Instructions to follow:
Write out again the entries from the first line to the line that includes "Page size: 1800x1013.", keeping both of those lines.

Source data:
···
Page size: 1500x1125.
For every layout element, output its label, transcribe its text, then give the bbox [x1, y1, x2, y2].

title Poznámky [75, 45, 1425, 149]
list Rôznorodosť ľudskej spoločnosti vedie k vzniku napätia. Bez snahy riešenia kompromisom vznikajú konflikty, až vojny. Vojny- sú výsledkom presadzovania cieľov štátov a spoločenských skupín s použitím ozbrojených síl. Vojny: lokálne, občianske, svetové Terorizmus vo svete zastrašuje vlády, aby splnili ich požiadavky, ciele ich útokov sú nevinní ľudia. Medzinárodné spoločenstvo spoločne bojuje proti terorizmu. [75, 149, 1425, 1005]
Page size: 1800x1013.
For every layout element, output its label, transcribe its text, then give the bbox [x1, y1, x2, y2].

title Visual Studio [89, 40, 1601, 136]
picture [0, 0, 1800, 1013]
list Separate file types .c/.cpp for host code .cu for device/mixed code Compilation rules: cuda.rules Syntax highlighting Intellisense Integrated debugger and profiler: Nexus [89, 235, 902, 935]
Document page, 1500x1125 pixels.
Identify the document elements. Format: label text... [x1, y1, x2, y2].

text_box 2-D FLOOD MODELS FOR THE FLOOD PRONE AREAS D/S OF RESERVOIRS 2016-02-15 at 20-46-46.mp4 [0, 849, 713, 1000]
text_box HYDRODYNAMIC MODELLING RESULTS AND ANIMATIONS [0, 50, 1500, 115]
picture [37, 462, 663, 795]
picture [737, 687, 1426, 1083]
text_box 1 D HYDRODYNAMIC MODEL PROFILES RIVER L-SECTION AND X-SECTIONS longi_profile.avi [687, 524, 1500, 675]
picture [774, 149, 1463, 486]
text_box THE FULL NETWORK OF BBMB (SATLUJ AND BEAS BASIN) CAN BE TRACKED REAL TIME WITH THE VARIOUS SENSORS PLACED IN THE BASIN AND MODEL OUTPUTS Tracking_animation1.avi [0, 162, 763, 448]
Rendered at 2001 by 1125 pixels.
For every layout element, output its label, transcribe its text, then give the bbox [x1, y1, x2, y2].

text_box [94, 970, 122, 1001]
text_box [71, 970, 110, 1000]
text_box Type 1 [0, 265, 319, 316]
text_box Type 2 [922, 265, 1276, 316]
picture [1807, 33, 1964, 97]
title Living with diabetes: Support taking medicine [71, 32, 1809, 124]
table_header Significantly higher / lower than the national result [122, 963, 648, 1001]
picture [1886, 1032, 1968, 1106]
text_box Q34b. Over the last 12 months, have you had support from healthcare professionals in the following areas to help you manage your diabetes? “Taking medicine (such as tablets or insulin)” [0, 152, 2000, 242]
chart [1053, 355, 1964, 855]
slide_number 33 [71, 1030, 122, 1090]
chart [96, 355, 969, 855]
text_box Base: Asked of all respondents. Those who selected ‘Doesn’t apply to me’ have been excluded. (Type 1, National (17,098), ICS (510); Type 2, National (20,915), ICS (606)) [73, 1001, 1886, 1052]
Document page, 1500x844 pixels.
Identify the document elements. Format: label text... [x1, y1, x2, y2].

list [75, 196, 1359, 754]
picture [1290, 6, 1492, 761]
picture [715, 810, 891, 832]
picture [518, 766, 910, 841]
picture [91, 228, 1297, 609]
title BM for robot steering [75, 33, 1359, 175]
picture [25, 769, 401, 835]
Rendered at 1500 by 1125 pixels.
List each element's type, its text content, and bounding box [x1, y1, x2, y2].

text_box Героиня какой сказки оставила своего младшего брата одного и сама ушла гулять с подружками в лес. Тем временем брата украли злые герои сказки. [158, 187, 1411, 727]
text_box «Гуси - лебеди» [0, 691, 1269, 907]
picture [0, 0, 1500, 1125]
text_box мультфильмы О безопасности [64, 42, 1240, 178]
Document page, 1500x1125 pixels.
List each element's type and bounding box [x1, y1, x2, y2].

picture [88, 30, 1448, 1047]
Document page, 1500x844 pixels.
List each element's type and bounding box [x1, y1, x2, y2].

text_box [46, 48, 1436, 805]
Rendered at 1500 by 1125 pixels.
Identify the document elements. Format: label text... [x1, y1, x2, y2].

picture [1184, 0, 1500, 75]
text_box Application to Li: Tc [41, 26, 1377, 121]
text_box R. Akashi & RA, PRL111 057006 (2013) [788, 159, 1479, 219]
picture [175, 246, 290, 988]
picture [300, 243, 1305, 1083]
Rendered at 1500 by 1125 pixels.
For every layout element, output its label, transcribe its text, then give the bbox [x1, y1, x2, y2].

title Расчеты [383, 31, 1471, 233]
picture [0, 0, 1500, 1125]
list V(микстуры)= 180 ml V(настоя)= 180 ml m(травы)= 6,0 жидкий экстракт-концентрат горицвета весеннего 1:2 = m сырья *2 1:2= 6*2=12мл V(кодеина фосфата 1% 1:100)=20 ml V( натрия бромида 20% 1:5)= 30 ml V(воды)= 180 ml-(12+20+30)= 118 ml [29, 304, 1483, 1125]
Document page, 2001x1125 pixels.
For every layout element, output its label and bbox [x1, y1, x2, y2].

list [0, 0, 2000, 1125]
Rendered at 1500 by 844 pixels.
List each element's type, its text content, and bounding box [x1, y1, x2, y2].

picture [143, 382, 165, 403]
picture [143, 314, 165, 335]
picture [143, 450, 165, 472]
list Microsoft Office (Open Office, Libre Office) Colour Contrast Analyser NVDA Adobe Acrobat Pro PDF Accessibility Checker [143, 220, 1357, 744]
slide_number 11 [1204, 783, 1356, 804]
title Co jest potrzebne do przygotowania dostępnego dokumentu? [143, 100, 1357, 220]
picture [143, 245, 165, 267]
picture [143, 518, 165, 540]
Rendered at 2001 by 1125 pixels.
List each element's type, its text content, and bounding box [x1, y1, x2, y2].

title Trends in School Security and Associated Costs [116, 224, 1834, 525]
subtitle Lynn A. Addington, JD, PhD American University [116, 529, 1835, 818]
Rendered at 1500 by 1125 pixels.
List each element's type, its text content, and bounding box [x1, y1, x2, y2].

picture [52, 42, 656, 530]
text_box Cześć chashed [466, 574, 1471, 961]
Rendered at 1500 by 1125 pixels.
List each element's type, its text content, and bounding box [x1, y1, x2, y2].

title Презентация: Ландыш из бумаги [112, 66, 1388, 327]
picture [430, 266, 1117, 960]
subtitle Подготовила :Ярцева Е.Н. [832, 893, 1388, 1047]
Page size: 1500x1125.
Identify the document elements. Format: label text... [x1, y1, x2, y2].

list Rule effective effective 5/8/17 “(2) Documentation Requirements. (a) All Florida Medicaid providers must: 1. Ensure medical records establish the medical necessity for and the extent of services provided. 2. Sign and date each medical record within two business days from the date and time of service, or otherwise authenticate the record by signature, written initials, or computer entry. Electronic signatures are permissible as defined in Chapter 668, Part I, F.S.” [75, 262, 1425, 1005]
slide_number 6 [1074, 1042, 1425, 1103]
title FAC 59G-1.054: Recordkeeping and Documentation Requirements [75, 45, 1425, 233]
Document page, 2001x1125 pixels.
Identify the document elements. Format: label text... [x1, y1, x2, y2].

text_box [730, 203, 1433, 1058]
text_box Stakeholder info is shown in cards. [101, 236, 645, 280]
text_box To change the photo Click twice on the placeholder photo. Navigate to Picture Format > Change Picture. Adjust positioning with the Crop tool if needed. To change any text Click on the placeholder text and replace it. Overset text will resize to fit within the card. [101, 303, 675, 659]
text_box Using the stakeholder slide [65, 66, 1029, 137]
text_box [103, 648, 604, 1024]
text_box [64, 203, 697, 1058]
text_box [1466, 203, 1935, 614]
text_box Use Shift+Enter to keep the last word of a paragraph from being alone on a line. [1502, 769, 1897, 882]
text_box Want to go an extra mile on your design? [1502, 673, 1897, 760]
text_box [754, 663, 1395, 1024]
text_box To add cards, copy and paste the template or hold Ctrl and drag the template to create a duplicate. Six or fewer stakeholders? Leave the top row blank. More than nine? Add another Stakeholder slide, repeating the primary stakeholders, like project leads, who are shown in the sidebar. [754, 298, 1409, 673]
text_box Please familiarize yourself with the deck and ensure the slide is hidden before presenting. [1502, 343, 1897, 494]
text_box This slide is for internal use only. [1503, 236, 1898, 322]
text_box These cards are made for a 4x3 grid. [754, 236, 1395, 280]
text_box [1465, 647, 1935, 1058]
···
Reply to the task:
Page size: 1500x1125.
For every layout element, output its label, transcribe its text, then give the bbox [x1, y1, x2, y2].

title Poznámky [75, 45, 1425, 149]
list Rôznorodosť ľudskej spoločnosti vedie k vzniku napätia. Bez snahy riešenia kompromisom vznikajú konflikty, až vojny. Vojny- sú výsledkom presadzovania cieľov štátov a spoločenských skupín s použitím ozbrojených síl. Vojny: lokálne, občianske, svetové Terorizmus vo svete zastrašuje vlády, aby splnili ich požiadavky, ciele ich útokov sú nevinní ľudia. Medzinárodné spoločenstvo spoločne bojuje proti terorizmu. [75, 149, 1425, 1005]
Page size: 1800x1013.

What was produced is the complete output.